As you recall, I was working on a design for an electronic nonlethal mousetrap. Well, I was stumped as to how to turn it on. It wasn’t as easy as it sounds.
There was a manual ON switch, but I didn’t want the trap to be on all the time or the battery would run down prematurely. Instead, I wanted the trap to activate only after a mouse actually entered. Thus, the manual switch would merely ‘enable’ the mouse trap to be turned on. It was the act of the mouse entering the trap, and triggering the reed switch, that would turn the mousetrap on for real.
Here’s the slide show slide for the manual switch:
Here’s the slide for the reed switch:
At first I thought it was a simple matter of sending a signal from the microcontroller back to a transistor that would always keep it on.
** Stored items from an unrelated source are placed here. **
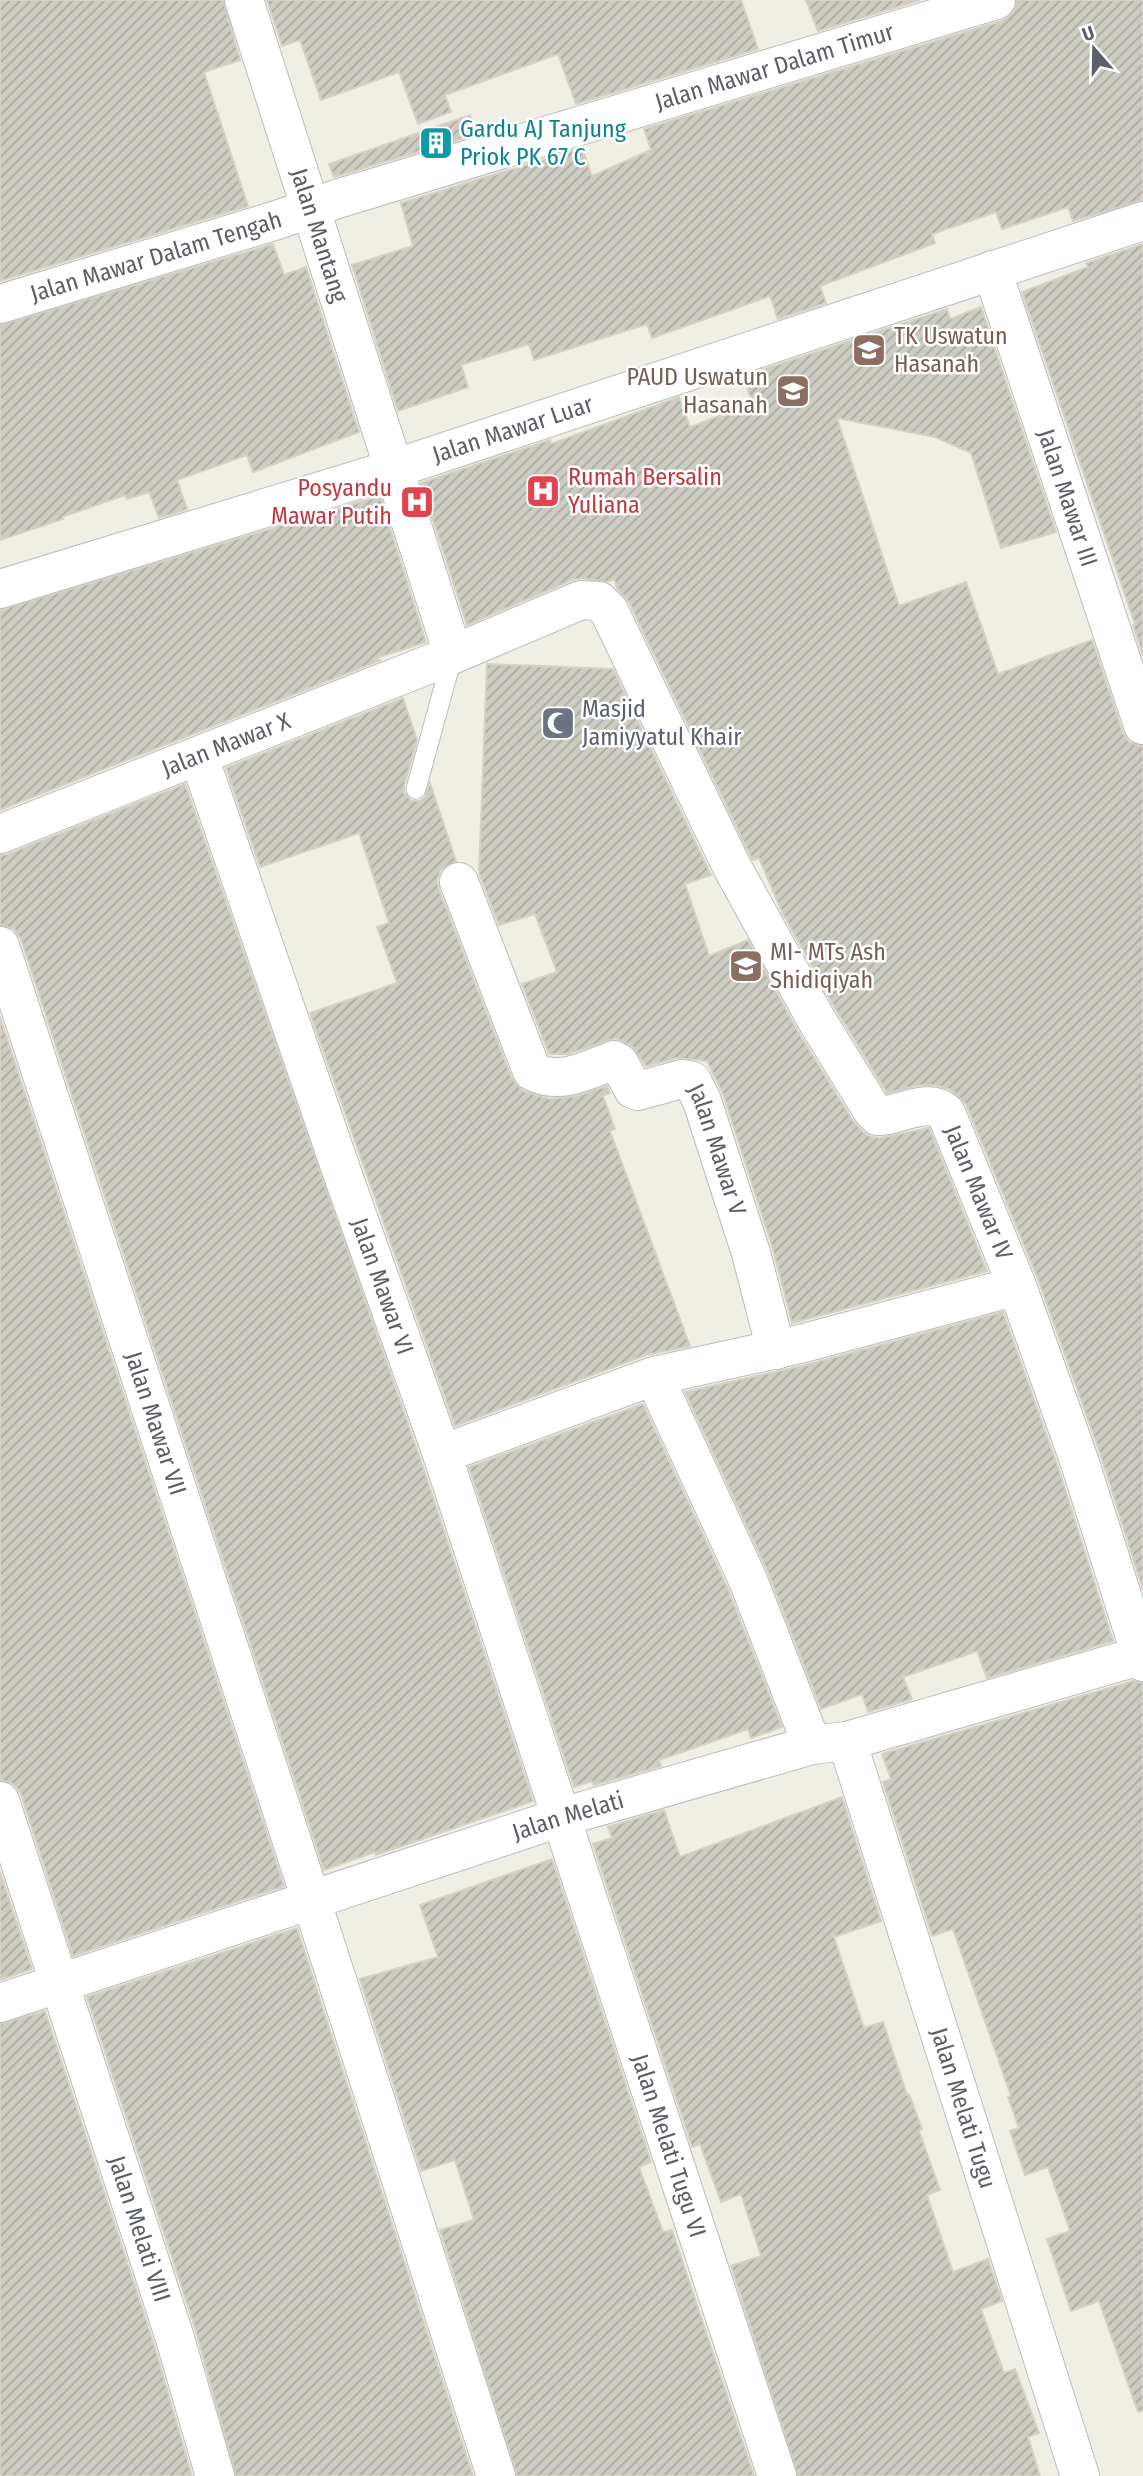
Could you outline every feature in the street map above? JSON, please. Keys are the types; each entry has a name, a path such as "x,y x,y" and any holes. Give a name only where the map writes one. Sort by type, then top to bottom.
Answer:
{"street":[{"name":"Jalan Mantang","path":"244,0 393,470"},
{"name":"Jalan Mawar Dalam Timur","path":"311,209 996,0"},
{"name":"Jalan Mawar Dalam Tengah","path":"0,304 311,209"},
{"name":"Jalan Mawar Luar","path":"0,589 393,470 1143,221"},
{"name":"Jalan Mawar III","path":"992,270 1143,725"},
{"path":"393,470 453,654"},
{"name":"Jalan Mawar X","path":"0,834 199,757 582,600 599,601"},
{"name":"Jalan Mawar IV","path":"599,601 609,611 732,867 816,1018 877,1116 888,1116 930,1105 940,1107 946,1113 1017,1286 1080,1463 1142,1657"},
{"name":"Jalan Mawar VI","path":"199,757 442,1454 562,1817"},
{"name":"Jalan Mawar V","path":"459,882 532,1071 545,1078 562,1079 614,1060 619,1063 633,1089 638,1091 682,1079 692,1081 702,1101 751,1253 776,1350"},
{"name":"Jalan Mawar VII","path":"0,946 496,2476"},
{"path":"442,1454 654,1376 776,1350 1017,1286"},
{"path":"654,1376 748,1580 830,1743"},
{"name":"Jalan Melati","path":"0,2003 562,1817 1142,1657"},
{"name":"Jalan Melati Tugu","path":"830,1743 1080,2476"},
{"name":"Jalan Melati VIII","path":"0,1801 174,2335 215,2476"},
{"name":"Jalan Melati Tugu VI","path":"562,1817 777,2476"}],"lane":[{"path":"416,789 453,654"}],"building":[{"path":"0,0 223,0 240,60 204,72 248,206 0,281"},
{"path":"267,0 741,0 758,49 576,104 558,54 445,95 451,112 418,124 399,72 321,100 300,40 282,46"},
{"path":"806,0 920,0 818,31"},
{"path":"1017,0 1143,0 1143,200 1073,221 1068,207 1002,229 996,212 932,234 935,243 820,286 826,303 778,319 770,296 652,338 647,324 534,360 529,344 461,365 468,387 398,411 352,265 413,246 401,203 582,148 592,176 651,150 644,129 1002,21 1012,14"},
{"path":"470,115 477,134 334,177 329,164"},
{"path":"273,244 284,275 306,267 359,432 253,472 247,455 177,480 187,509 159,518 149,492 127,499 125,495 0,540 0,325"},
{"path":"1143,244 1143,656 1133,625 1135,624 1022,292 1088,267 1086,263"},
{"path":"981,307 1056,532 1001,548 971,453 935,437 837,418 899,606 966,582 998,674 1092,640 1123,733 1129,742 1143,746 1143,1590 1101,1456 1038,1279 966,1104 951,1090 936,1085 919,1085 887,1093 835,1008 782,912 759,858 753,860 751,857 629,602 617,588 614,579 606,582 582,578 572,580 467,625 421,483 550,440 551,444 679,397 690,427 752,404 743,376 947,309 950,319"},
{"path":"380,496 426,642 373,659 381,660 0,810 0,610"},
{"path":"487,664 613,669 711,875 685,884 709,956 748,940 797,1030 853,1121 863,1132 880,1138 929,1128 987,1271 792,1323 772,1246 723,1094 707,1061 677,1058 646,1066 631,1045 615,1038 568,1054 549,1054 522,984 557,972 535,914 499,925 479,873"},
{"path":"403,698 417,740 404,793 412,801 420,801 425,797 430,783 456,861 442,869 437,879 439,890 512,1079 523,1091 549,1099 577,1096 607,1086 610,1093 603,1096 615,1129 610,1131 690,1346 646,1355 455,1426 310,1013 397,983 377,927 389,923 359,833 260,867 226,768"},
{"path":"185,784 421,1461 533,1801 324,1870 21,939 14,929 0,925 0,855"},
{"path":"0,1017 284,1886 73,1956 21,1794 14,1784 0,1780"},
{"path":"1003,1312 1059,1470 1113,1641 987,1678 977,1651 903,1677 912,1699 868,1712 862,1694 821,1709 768,1572 685,1392 806,1365"},
{"path":"643,1404 728,1589 782,1727 751,1738 748,1729 659,1760 661,1766 594,1785 592,1781 574,1787 469,1467"},
{"path":"1133,1681 1143,1683 1143,2411 1138,2412 1099,2301 1071,2311 1047,2239 1070,2231 1048,2167 1025,2175 1010,2131 1019,2128 1008,2097 1011,2096 953,1929 932,1936 883,1782 891,1779 882,1754"},
{"path":"842,1797 881,1921 834,1937 864,2028 883,2022 907,2095 909,2094 922,2129 919,2131 940,2190 927,2195 953,2272 988,2259 1002,2301 981,2309 1004,2373 1015,2369 1039,2433 1028,2437 1040,2476 798,2476 731,2266 761,2256 741,2194 721,2202 700,2144 692,2147 593,1844 612,1838 608,1827 664,1810 680,1857"},
{"path":"552,1859 651,2162 639,2167 663,2232 672,2230 754,2476 517,2476 440,2230 474,2220 455,2160 421,2171 360,1979 438,1957 420,1905"},
{"path":"0,1872 32,1969 0,1980"},
{"path":"297,1928 473,2476 236,2476 195,2328 87,1997"},
{"path":"45,2011 153,2341 192,2476 0,2476 0,2024"}],"place":[{"name":"Gardu AJ Tanjung Priok PK 67 C","path":"436,143"},
{"name":"TK Uswatun Hasanah","path":"869,350"},
{"name":"PAUD Uswatun Hasanah","path":"793,391"},
{"name":"Rumah Bersalin Yuliana","path":"543,491"},
{"name":"Posyandu Mawar Putih","path":"417,502"},
{"name":"Masjid Jamiyyatul Khair","path":"558,723"},
{"name":"MI- MTs Ash Shidiqiyah","path":"746,966"}]}
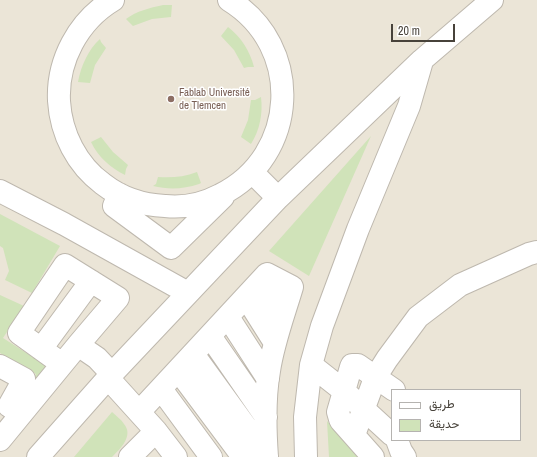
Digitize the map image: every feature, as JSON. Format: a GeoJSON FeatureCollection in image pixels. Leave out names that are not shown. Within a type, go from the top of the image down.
{"type":"FeatureCollection","features":[{"type":"Feature","properties":{"kind":"street"},"geometry":{"type":"LineString","coordinates":[[113,0],[90,19],[78,33],[63,65],[59,101],[61,118],[66,136],[79,159],[97,179],[119,194],[136,201],[172,207],[207,201],[231,189],[246,178],[258,165],[276,134],[282,108],[283,90],[275,55],[268,39],[262,31],[244,11],[229,0]]}},
{"type":"Feature","properties":{"kind":"street"},"geometry":{"type":"LineString","coordinates":[[38,457],[110,376],[278,198],[422,60],[492,0]]}},
{"type":"Feature","properties":{"kind":"street"},"geometry":{"type":"LineString","coordinates":[[306,457],[305,417],[311,365],[322,326],[358,229],[409,106],[422,60]]}},
{"type":"Feature","properties":{"kind":"street"},"geometry":{"type":"LineString","coordinates":[[252,172],[278,198]]}},
{"type":"Feature","properties":{"kind":"street"},"geometry":{"type":"LineString","coordinates":[[119,194],[114,206],[171,248],[231,189]]}},
{"type":"Feature","properties":{"kind":"street"},"geometry":{"type":"LineString","coordinates":[[0,191],[64,224],[188,293]]}},
{"type":"Feature","properties":{"kind":"street"},"geometry":{"type":"LineString","coordinates":[[354,435],[375,378],[418,317],[460,286],[529,254],[537,252]]}},
{"type":"Feature","properties":{"kind":"street"},"geometry":{"type":"LineString","coordinates":[[0,440],[118,298],[65,265],[19,333],[62,364]]}},
{"type":"Feature","properties":{"kind":"street"},"geometry":{"type":"LineString","coordinates":[[42,349],[91,281]]}},
{"type":"Feature","properties":{"kind":"street"},"geometry":{"type":"LineString","coordinates":[[253,290],[283,314],[269,370],[266,399],[267,457]]}},
{"type":"Feature","properties":{"kind":"street"},"geometry":{"type":"LineString","coordinates":[[139,412],[253,290]]}},
{"type":"Feature","properties":{"kind":"street"},"geometry":{"type":"LineString","coordinates":[[253,290],[276,343]]}},
{"type":"Feature","properties":{"kind":"street"},"geometry":{"type":"LineString","coordinates":[[228,317],[268,379]]}},
{"type":"Feature","properties":{"kind":"street"},"geometry":{"type":"LineString","coordinates":[[210,336],[266,417]]}},
{"type":"Feature","properties":{"kind":"street"},"geometry":{"type":"LineString","coordinates":[[78,345],[97,358],[139,412],[156,431],[173,456]]}},
{"type":"Feature","properties":{"kind":"street"},"geometry":{"type":"LineString","coordinates":[[193,354],[267,457]]}},
{"type":"Feature","properties":{"kind":"street"},"geometry":{"type":"LineString","coordinates":[[311,365],[364,408],[391,434]]}},
{"type":"Feature","properties":{"kind":"street"},"geometry":{"type":"LineString","coordinates":[[373,457],[338,415],[350,367],[352,365],[358,365],[392,389]]}},
{"type":"Feature","properties":{"kind":"street"},"geometry":{"type":"LineString","coordinates":[[0,366],[24,379],[9,406],[22,413]]}},
{"type":"Feature","properties":{"kind":"street"},"geometry":{"type":"LineString","coordinates":[[178,370],[243,457]]}},
{"type":"Feature","properties":{"kind":"street"},"geometry":{"type":"LineString","coordinates":[[161,388],[211,457]]}},
{"type":"Feature","properties":{"kind":"street"},"geometry":{"type":"LineString","coordinates":[[130,457],[156,431]]}},
{"type":"Feature","properties":{"kind":"street"},"geometry":{"type":"LineString","coordinates":[[397,441],[405,457]]}},
{"type":"Feature","properties":{"kind":"shaded area"},"geometry":{"type":"Polygon","coordinates":[[[0,0],[537,0],[537,457],[0,457],[0,0]]]}},
{"type":"Feature","properties":{"kind":"green space"},"geometry":{"type":"Polygon","coordinates":[[[163,5],[172,5],[171,17],[152,19],[133,26],[126,19],[143,10],[163,5]]]}},
{"type":"Feature","properties":{"kind":"green space"},"geometry":{"type":"Polygon","coordinates":[[[228,27],[237,35],[244,45],[250,55],[254,67],[244,68],[234,50],[221,36],[228,27]]]}},
{"type":"Feature","properties":{"kind":"green space"},"geometry":{"type":"Polygon","coordinates":[[[100,39],[106,48],[95,65],[90,83],[78,82],[86,59],[92,48],[100,39]]]}},
{"type":"Feature","properties":{"kind":"green space"},"geometry":{"type":"Polygon","coordinates":[[[261,97],[262,109],[260,121],[257,133],[251,144],[241,137],[248,120],[251,100],[261,97]]]}},
{"type":"Feature","properties":{"kind":"green space"},"geometry":{"type":"Polygon","coordinates":[[[371,136],[309,276],[269,251],[371,136]]]}},
{"type":"Feature","properties":{"kind":"green space"},"geometry":{"type":"Polygon","coordinates":[[[101,137],[113,152],[128,165],[125,175],[105,162],[97,152],[91,142],[101,137]]]}},
{"type":"Feature","properties":{"kind":"green space"},"geometry":{"type":"Polygon","coordinates":[[[197,172],[201,183],[199,184],[176,188],[153,186],[156,184],[158,177],[178,177],[197,172]]]}},
{"type":"Feature","properties":{"kind":"green space"},"geometry":{"type":"Polygon","coordinates":[[[0,214],[60,246],[32,293],[5,280],[9,271],[3,248],[0,246],[0,214]]]}},
{"type":"Feature","properties":{"kind":"green space"},"geometry":{"type":"Polygon","coordinates":[[[0,295],[24,306],[3,338],[50,368],[22,399],[36,374],[0,353],[0,295]]]}},
{"type":"Feature","properties":{"kind":"green space"},"geometry":{"type":"Polygon","coordinates":[[[112,412],[127,429],[127,438],[119,450],[112,457],[74,457],[112,412]]]}},
{"type":"Feature","properties":{"kind":"green space"},"geometry":{"type":"Polygon","coordinates":[[[327,421],[358,457],[329,457],[327,421]]]}},
{"type":"Feature","properties":{"kind":"place","name":"Fablab Université de Tlemcen"},"geometry":{"type":"Point","coordinates":[171,99]}}]}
But then I realized that would mean having a positive current flow from a lower to higher voltage. No no.
What comes to the rescue is a component known as a thyristor. Here’s an animation on how thyristors work.
A thyristor is what I need, as shown in this (rather crude) schematic:
When the manual switch is closed, the opportunity for current to flow through the thyristor exists. If a mouse enters the mouse trap, she activates the reed switch and current flows through the thyristor gate. Thereupon the thyristor allows current to pass from the battery to the microcontroller. The thyristor will remain on even when the reed switch is deactivated, and requires the manual switch to be opened in order to turn off again.
Thyristors are common, easily available parts. Here’s one at Radio Shack for just $1.19.
The sad news is that my rusty engineering education from almost forty years ago didn’t dredge up memory of thyristors. The happy news is that I found out all about them in mere seconds by googling ‘What electronic component is like a switch that turns on and stays on?’ Ask and you shall receive.
I’m still debating whether to actually build an electronic nonlethal mousetrap, but now more than ever I believe it can be done.